The code basically goes like this:
ObservableCollection<Thing> _thingCollection;
Task _thingUpdaterTask;
CancellationTokenSource _thingUpdaterCancellationSource;
// initialisation etc. here
async void PopulateThings(ThingFilterSettings settings)
{
// try to cancel any ongoing task
if(_thingUpdaterTask?.IsCompleted ?? false){
_thingUpdaterCancellationSource.Cancel();
await _thingUpdaterTask;
}
// I'm hoping that any ongoing task is now done with,
// but in reality that isn't happening.

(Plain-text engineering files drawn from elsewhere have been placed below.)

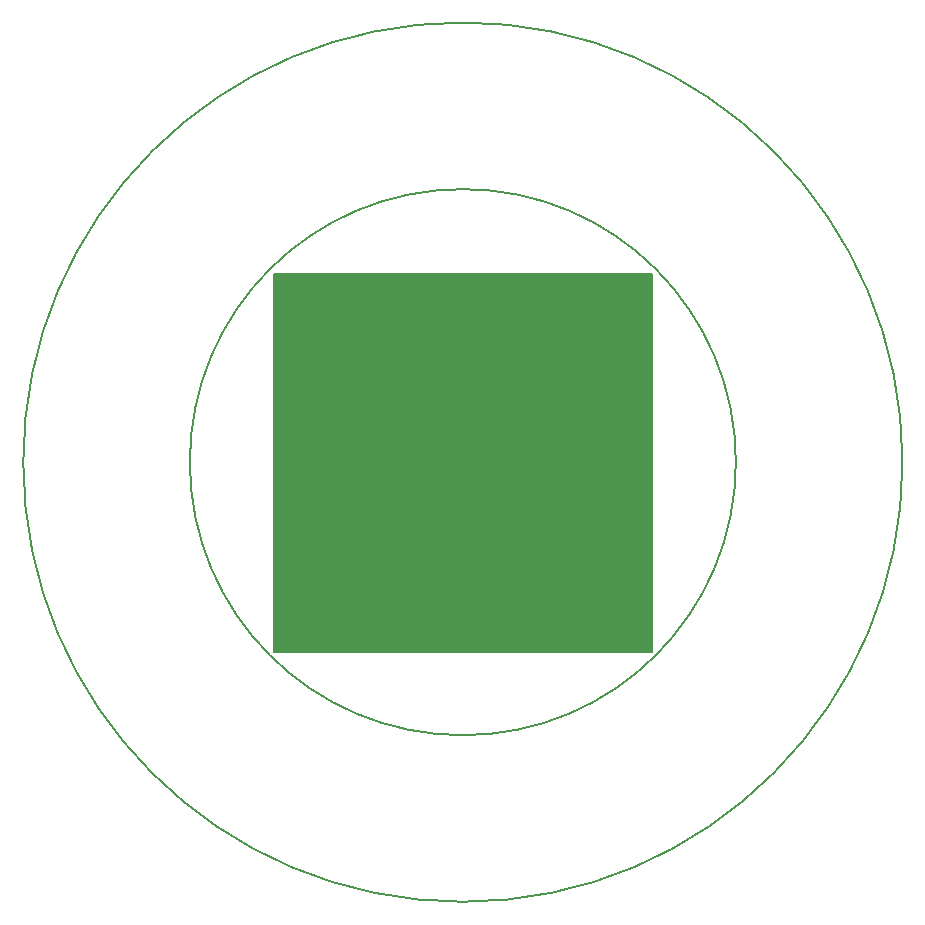
<source format=gbr>
%TF.GenerationSoftware,KiCad,Pcbnew,7.0.9-7.0.9~ubuntu22.04.1*%
%TF.CreationDate,2023-11-13T17:06:59-08:00*%
%TF.ProjectId,main_board,6d61696e-5f62-46f6-9172-642e6b696361,rev?*%
%TF.SameCoordinates,Original*%
%TF.FileFunction,Legend,Top*%
%TF.FilePolarity,Positive*%
%FSLAX46Y46*%
G04 Gerber Fmt 4.6, Leading zero omitted, Abs format (unit mm)*
G04 Created by KiCad (PCBNEW 7.0.9-7.0.9~ubuntu22.04.1) date 2023-11-13 17:06:59*
%MOMM*%
%LPD*%
G01*
G04 APERTURE LIST*
%ADD10C,0.200000*%
%ADD11C,0.150000*%
%ADD12C,0.120000*%
%ADD13C,0.350000*%
G04 APERTURE END LIST*
D10*
X175297936Y-88040046D02*
G75*
G03*
X175297936Y-88040046I-37220652J0D01*
G01*
X161193393Y-88040046D02*
G75*
G03*
X161193393Y-88040046I-23116109J0D01*
G01*
X122100000Y-72100000D02*
X154100000Y-72100000D01*
X154100000Y-104100000D01*
X122100000Y-104100000D01*
X122100000Y-72100000D01*
G36*
X122100000Y-72100000D02*
G01*
X154100000Y-72100000D01*
X154100000Y-104100000D01*
X122100000Y-104100000D01*
X122100000Y-72100000D01*
G37*
D11*
X138174819Y-73993333D02*
X138889104Y-73993333D01*
X138889104Y-73993333D02*
X139031961Y-74040952D01*
X139031961Y-74040952D02*
X139127200Y-74136190D01*
X139127200Y-74136190D02*
X139174819Y-74279047D01*
X139174819Y-74279047D02*
X139174819Y-74374285D01*
X139174819Y-72993333D02*
X139174819Y-73564761D01*
X139174819Y-73279047D02*
X138174819Y-73279047D01*
X138174819Y-73279047D02*
X138317676Y-73374285D01*
X138317676Y-73374285D02*
X138412914Y-73469523D01*
X138412914Y-73469523D02*
X138460533Y-73564761D01*
D12*
%TO.C,J1*%
X136475000Y-74355000D02*
X133600000Y-74355000D01*
X133600000Y-72965000D02*
X133600000Y-73265507D01*
X136475000Y-74268276D02*
X136475000Y-74355000D01*
X133600000Y-74054493D02*
X133600000Y-74355000D01*
X136475000Y-72965000D02*
X136475000Y-73051724D01*
X137160000Y-72965000D02*
X137845000Y-72965000D01*
X136475000Y-72965000D02*
X133600000Y-72965000D01*
X137845000Y-72965000D02*
X137845000Y-73660000D01*
%TD*%
D13*
X134160000Y-73660000D03*
X135160000Y-73660000D03*
X136160000Y-73660000D03*
X137160000Y-73660000D03*
M02*

</source>
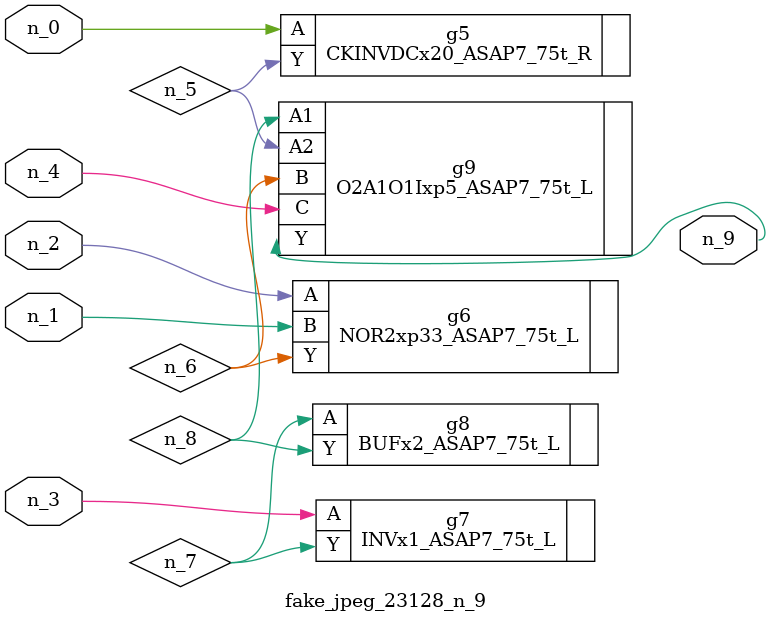
<source format=v>
module fake_jpeg_23128_n_9 (n_3, n_2, n_1, n_0, n_4, n_9);

input n_3;
input n_2;
input n_1;
input n_0;
input n_4;

output n_9;

wire n_8;
wire n_6;
wire n_5;
wire n_7;

CKINVDCx20_ASAP7_75t_R g5 ( 
.A(n_0),
.Y(n_5)
);

NOR2xp33_ASAP7_75t_L g6 ( 
.A(n_2),
.B(n_1),
.Y(n_6)
);

INVx1_ASAP7_75t_L g7 ( 
.A(n_3),
.Y(n_7)
);

BUFx2_ASAP7_75t_L g8 ( 
.A(n_7),
.Y(n_8)
);

O2A1O1Ixp5_ASAP7_75t_L g9 ( 
.A1(n_8),
.A2(n_5),
.B(n_6),
.C(n_4),
.Y(n_9)
);


endmodule
</source>
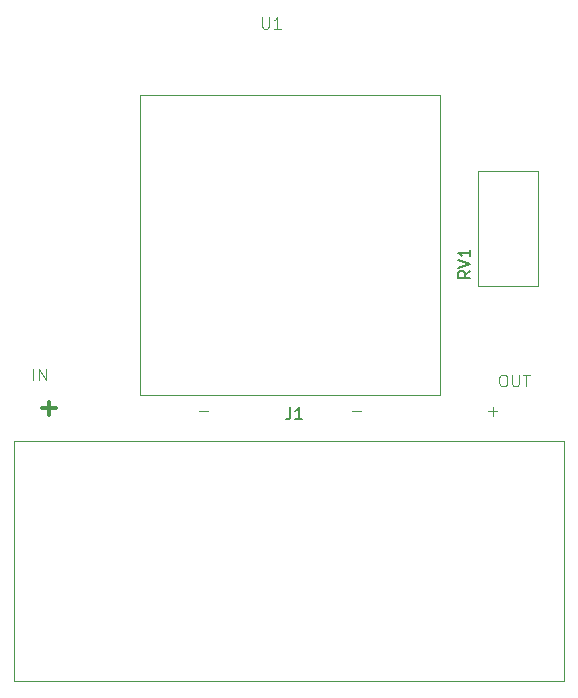
<source format=gbr>
%TF.GenerationSoftware,KiCad,Pcbnew,9.0.1*%
%TF.CreationDate,2025-03-30T19:31:05-07:00*%
%TF.ProjectId,12 to 5 with Trimmer,31322074-6f20-4352-9077-697468205472,rev?*%
%TF.SameCoordinates,Original*%
%TF.FileFunction,Legend,Top*%
%TF.FilePolarity,Positive*%
%FSLAX46Y46*%
G04 Gerber Fmt 4.6, Leading zero omitted, Abs format (unit mm)*
G04 Created by KiCad (PCBNEW 9.0.1) date 2025-03-30 19:31:05*
%MOMM*%
%LPD*%
G01*
G04 APERTURE LIST*
%ADD10C,0.100000*%
%ADD11C,0.300000*%
%ADD12C,0.150000*%
%ADD13C,0.120000*%
G04 APERTURE END LIST*
D10*
X114303884Y-76372419D02*
X114303884Y-75372419D01*
X114780074Y-76372419D02*
X114780074Y-75372419D01*
X114780074Y-75372419D02*
X115351502Y-76372419D01*
X115351502Y-76372419D02*
X115351502Y-75372419D01*
X153994360Y-75872419D02*
X154184836Y-75872419D01*
X154184836Y-75872419D02*
X154280074Y-75920038D01*
X154280074Y-75920038D02*
X154375312Y-76015276D01*
X154375312Y-76015276D02*
X154422931Y-76205752D01*
X154422931Y-76205752D02*
X154422931Y-76539085D01*
X154422931Y-76539085D02*
X154375312Y-76729561D01*
X154375312Y-76729561D02*
X154280074Y-76824800D01*
X154280074Y-76824800D02*
X154184836Y-76872419D01*
X154184836Y-76872419D02*
X153994360Y-76872419D01*
X153994360Y-76872419D02*
X153899122Y-76824800D01*
X153899122Y-76824800D02*
X153803884Y-76729561D01*
X153803884Y-76729561D02*
X153756265Y-76539085D01*
X153756265Y-76539085D02*
X153756265Y-76205752D01*
X153756265Y-76205752D02*
X153803884Y-76015276D01*
X153803884Y-76015276D02*
X153899122Y-75920038D01*
X153899122Y-75920038D02*
X153994360Y-75872419D01*
X154851503Y-75872419D02*
X154851503Y-76681942D01*
X154851503Y-76681942D02*
X154899122Y-76777180D01*
X154899122Y-76777180D02*
X154946741Y-76824800D01*
X154946741Y-76824800D02*
X155041979Y-76872419D01*
X155041979Y-76872419D02*
X155232455Y-76872419D01*
X155232455Y-76872419D02*
X155327693Y-76824800D01*
X155327693Y-76824800D02*
X155375312Y-76777180D01*
X155375312Y-76777180D02*
X155422931Y-76681942D01*
X155422931Y-76681942D02*
X155422931Y-75872419D01*
X155756265Y-75872419D02*
X156327693Y-75872419D01*
X156041979Y-76872419D02*
X156041979Y-75872419D01*
X152803884Y-78991466D02*
X153565789Y-78991466D01*
X153184836Y-79372419D02*
X153184836Y-78610514D01*
X141303884Y-78991466D02*
X142065789Y-78991466D01*
X128303884Y-78991466D02*
X129065789Y-78991466D01*
D11*
X115054510Y-78729400D02*
X116197368Y-78729400D01*
X115625939Y-79300828D02*
X115625939Y-78157971D01*
D12*
X136066666Y-78654819D02*
X136066666Y-79369104D01*
X136066666Y-79369104D02*
X136019047Y-79511961D01*
X136019047Y-79511961D02*
X135923809Y-79607200D01*
X135923809Y-79607200D02*
X135780952Y-79654819D01*
X135780952Y-79654819D02*
X135685714Y-79654819D01*
X137066666Y-79654819D02*
X136495238Y-79654819D01*
X136780952Y-79654819D02*
X136780952Y-78654819D01*
X136780952Y-78654819D02*
X136685714Y-78797676D01*
X136685714Y-78797676D02*
X136590476Y-78892914D01*
X136590476Y-78892914D02*
X136495238Y-78940533D01*
D10*
X133678095Y-45592419D02*
X133678095Y-46401942D01*
X133678095Y-46401942D02*
X133725714Y-46497180D01*
X133725714Y-46497180D02*
X133773333Y-46544800D01*
X133773333Y-46544800D02*
X133868571Y-46592419D01*
X133868571Y-46592419D02*
X134059047Y-46592419D01*
X134059047Y-46592419D02*
X134154285Y-46544800D01*
X134154285Y-46544800D02*
X134201904Y-46497180D01*
X134201904Y-46497180D02*
X134249523Y-46401942D01*
X134249523Y-46401942D02*
X134249523Y-45592419D01*
X135249523Y-46592419D02*
X134678095Y-46592419D01*
X134963809Y-46592419D02*
X134963809Y-45592419D01*
X134963809Y-45592419D02*
X134868571Y-45735276D01*
X134868571Y-45735276D02*
X134773333Y-45830514D01*
X134773333Y-45830514D02*
X134678095Y-45878133D01*
D12*
X151289819Y-67095238D02*
X150813628Y-67428571D01*
X151289819Y-67666666D02*
X150289819Y-67666666D01*
X150289819Y-67666666D02*
X150289819Y-67285714D01*
X150289819Y-67285714D02*
X150337438Y-67190476D01*
X150337438Y-67190476D02*
X150385057Y-67142857D01*
X150385057Y-67142857D02*
X150480295Y-67095238D01*
X150480295Y-67095238D02*
X150623152Y-67095238D01*
X150623152Y-67095238D02*
X150718390Y-67142857D01*
X150718390Y-67142857D02*
X150766009Y-67190476D01*
X150766009Y-67190476D02*
X150813628Y-67285714D01*
X150813628Y-67285714D02*
X150813628Y-67666666D01*
X150289819Y-66809523D02*
X151289819Y-66476190D01*
X151289819Y-66476190D02*
X150289819Y-66142857D01*
X151289819Y-65285714D02*
X151289819Y-65857142D01*
X151289819Y-65571428D02*
X150289819Y-65571428D01*
X150289819Y-65571428D02*
X150432676Y-65666666D01*
X150432676Y-65666666D02*
X150527914Y-65761904D01*
X150527914Y-65761904D02*
X150575533Y-65857142D01*
D10*
%TO.C,J1*%
X112700000Y-101800000D02*
X159200000Y-101800000D01*
X112700000Y-81500000D02*
X112700000Y-101800000D01*
X159200000Y-81500000D02*
X159200000Y-101800000D01*
X112700000Y-81500000D02*
X159200000Y-81500000D01*
%TO.C,U1*%
X123300000Y-77565000D02*
X148700000Y-77565000D01*
X148700000Y-52165000D01*
X123300000Y-52165000D01*
X123300000Y-77565000D01*
D13*
%TO.C,RV1*%
X151975000Y-68375000D02*
X157025000Y-68375000D01*
X151975000Y-68375000D02*
X151975000Y-58625000D01*
X157025000Y-68375000D02*
X157025000Y-58625000D01*
X151975000Y-58625000D02*
X157025000Y-58625000D01*
%TD*%
M02*

</source>
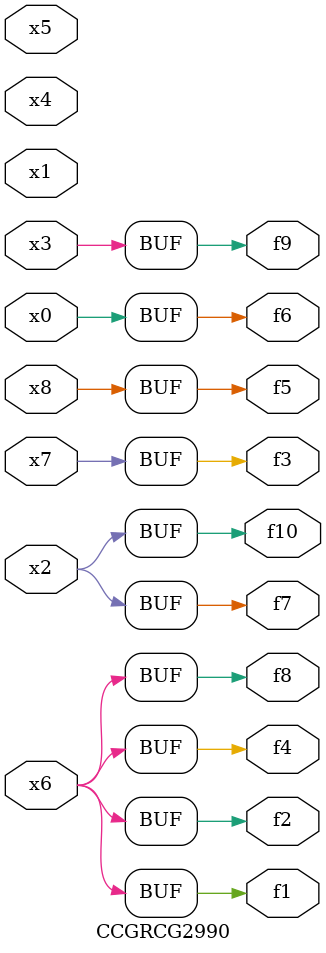
<source format=v>
module CCGRCG2990(
	input x0, x1, x2, x3, x4, x5, x6, x7, x8,
	output f1, f2, f3, f4, f5, f6, f7, f8, f9, f10
);
	assign f1 = x6;
	assign f2 = x6;
	assign f3 = x7;
	assign f4 = x6;
	assign f5 = x8;
	assign f6 = x0;
	assign f7 = x2;
	assign f8 = x6;
	assign f9 = x3;
	assign f10 = x2;
endmodule

</source>
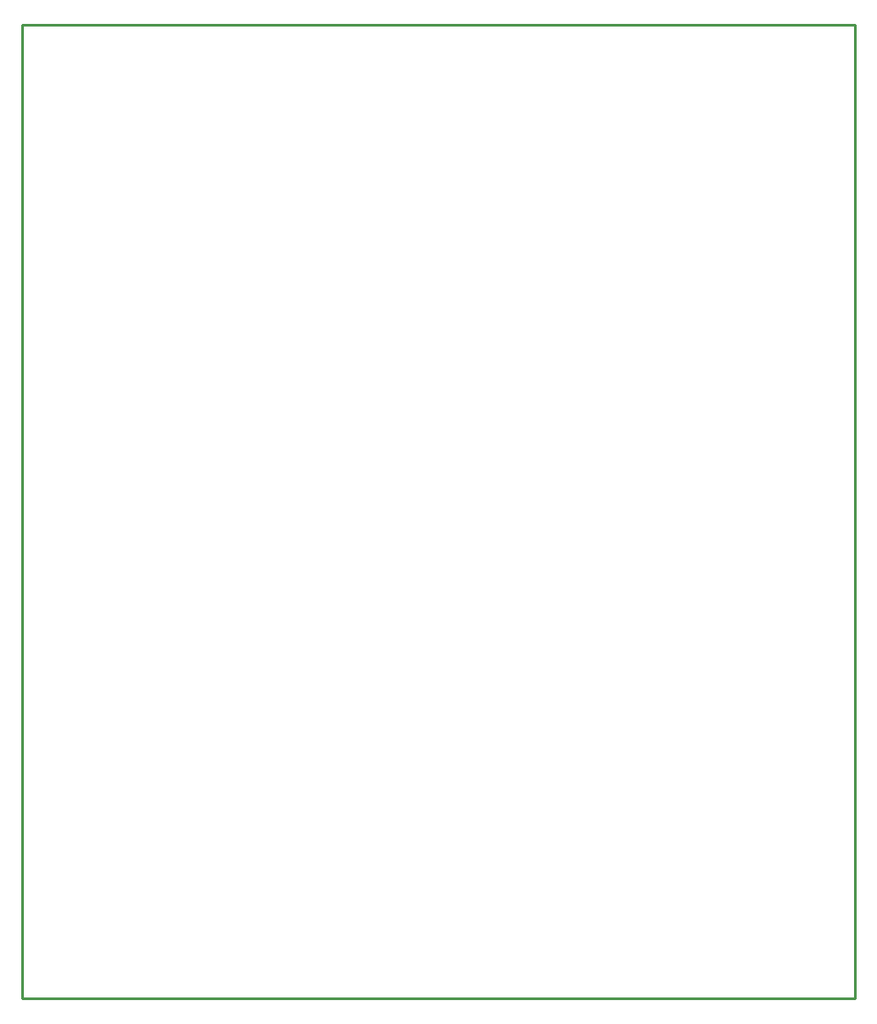
<source format=gko>
%FSLAX25Y25*%
%MOIN*%
G70*
G01*
G75*
G04 Layer_Color=16711935*
%ADD10C,0.02000*%
%ADD11C,0.02500*%
%ADD12C,0.01000*%
%ADD13C,0.05906*%
%ADD14R,0.05906X0.05906*%
%ADD15R,0.04724X0.04724*%
%ADD16C,0.04724*%
%ADD17C,0.05512*%
%ADD18C,0.05315*%
%ADD19R,0.05315X0.05315*%
%ADD20R,0.05906X0.05906*%
%ADD21C,0.06299*%
%ADD22R,0.06299X0.06299*%
%ADD23C,0.06299*%
%ADD24R,0.05906X0.05906*%
%ADD25C,0.05906*%
%ADD26R,0.05906X0.05906*%
G04:AMPARAMS|DCode=27|XSize=160mil|YSize=160mil|CornerRadius=40mil|HoleSize=0mil|Usage=FLASHONLY|Rotation=0.000|XOffset=0mil|YOffset=0mil|HoleType=Round|Shape=RoundedRectangle|*
%AMROUNDEDRECTD27*
21,1,0.16000,0.08000,0,0,0.0*
21,1,0.08000,0.16000,0,0,0.0*
1,1,0.08000,0.04000,-0.04000*
1,1,0.08000,-0.04000,-0.04000*
1,1,0.08000,-0.04000,0.04000*
1,1,0.08000,0.04000,0.04000*
%
%ADD27ROUNDEDRECTD27*%
%ADD28C,0.05000*%
%ADD29C,0.00787*%
%ADD30C,0.00500*%
%ADD31C,0.00984*%
%ADD32C,0.02362*%
%ADD33C,0.00591*%
%ADD34C,0.00800*%
%ADD35C,0.06706*%
%ADD36R,0.06706X0.06706*%
%ADD37R,0.05524X0.05524*%
%ADD38C,0.05524*%
%ADD39C,0.06312*%
%ADD40C,0.06115*%
%ADD41R,0.06115X0.06115*%
%ADD42R,0.06706X0.06706*%
%ADD43C,0.07099*%
%ADD44R,0.07099X0.07099*%
%ADD45C,0.07099*%
%ADD46R,0.06706X0.06706*%
%ADD47C,0.06706*%
%ADD48R,0.06706X0.06706*%
G04:AMPARAMS|DCode=49|XSize=168mil|YSize=168mil|CornerRadius=44mil|HoleSize=0mil|Usage=FLASHONLY|Rotation=0.000|XOffset=0mil|YOffset=0mil|HoleType=Round|Shape=RoundedRectangle|*
%AMROUNDEDRECTD49*
21,1,0.16800,0.08000,0,0,0.0*
21,1,0.08000,0.16800,0,0,0.0*
1,1,0.08800,0.04000,-0.04000*
1,1,0.08800,-0.04000,-0.04000*
1,1,0.08800,-0.04000,0.04000*
1,1,0.08800,0.04000,0.04000*
%
%ADD49ROUNDEDRECTD49*%
%ADD50C,0.05800*%
%ADD51C,0.00394*%
D12*
X140000Y182500D02*
Y366500D01*
X454000Y0D02*
Y366500D01*
X447500Y0D02*
X454000D01*
X140000Y366500D02*
X454000D01*
X140000Y0D02*
Y182500D01*
Y0D02*
X447500D01*
M02*

</source>
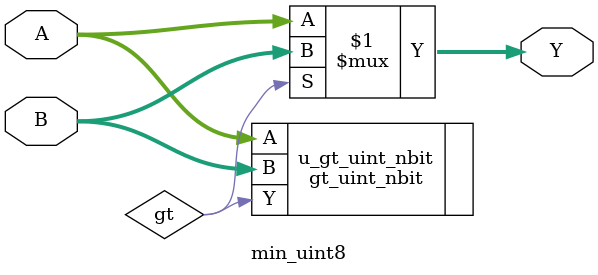
<source format=v>

module min_uint8 #(
    parameter WIDTH = 8
)(
    input [WIDTH-1:0] A,
    input [WIDTH-1:0] B,
    output [WIDTH-1:0] Y,
);

    wire gt;
    gt_uint_nbit #(
        .WIDTH(WIDTH)
    ) u_gt_uint_nbit (
        .A(A),
        .B(B),
        .Y(gt)
    );

    assign Y = gt ? B : A;

endmodule

</source>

I'm guessing
// that's because Tasks are getting dereferenced and
// orphaned in concurrent calls to this method?
_thingCollection.Clear();
_thingUpdaterCancellationSource = new CancellationTokenSource();
var cancellationToken = _thingUpdaterCancellationSource.Token;
var progressHandler = new Progress<Thing>(x => _thingCollection.add(x));
var progress = (IProgress<Thing>)progressHandler;
try{
_thingUpdaterTask = Task.Factory.StartNew(
() => GetThings(settings, progress, cancellationToken));
await _thingUpdaterTask;
}catch(AggregateException e){
//handle stuff etc.
}finally{
// should I be disposing the Token Source here?
}
}
void GetThings(ThingFilterSettings settings,
IProgress<Thing> progress,
CancellationToken ctok){
foreach(var thingy in SomeGetThingsMethod(settings)){
if(ctok.IsCancellationRequested){
break;
}
progress.Report(thingy);
}
}
You could add a wrapper class, that will wait for the previous task execution to stop (either by finishing or by canceling) before starting the new task.
public class ChainableTask
{
private readonly Task _task;
private readonly CancellationTokenSource _cts = new CancellationTokenSource();
public ChainableTask(Func<CancellationToken, Task> asyncAction,
ChainableTask previous = null)
{
_task = Execute(asyncAction, previous);
}
private async Task CancelAsync()
{
try
{
_cts.Cancel();
await _task;
}
catch (OperationCanceledException)
{ }
}
private async Task Execute(Func<CancellationToken, Task> asyncAction, ChainableTask previous)
{
if (previous != null)
await previous.CancelAsync();
if (_cts.IsCancellationRequested)
return;
await asyncAction(_cts.Token);
}
}
If used the class above in previous projects. The class takes a lambda, the asyncAction to create the next task. The task is only created after the previous has finished.
It will pass a CancellationToken to each task, to allow the task to stop before finishing. Before the starting the next task, the token of the previous is canceled and the previous task is awaited. This happens in CancelAsync.
Only after the previous Cancel was awaited, we call the lambda to create the next task.
A usage example:
var firstAction = new ChainableTask(async tcs => await Task.Delay(1000));
var secondAction = new ChainableTask(async tcs => await Task.Delay(1000), firstAction ); // pass the previous action
In this example, the created task does not support cancellation, so the second call to ChainableTask will wait until the first Task.Delay(1000) finishes, before calling the second.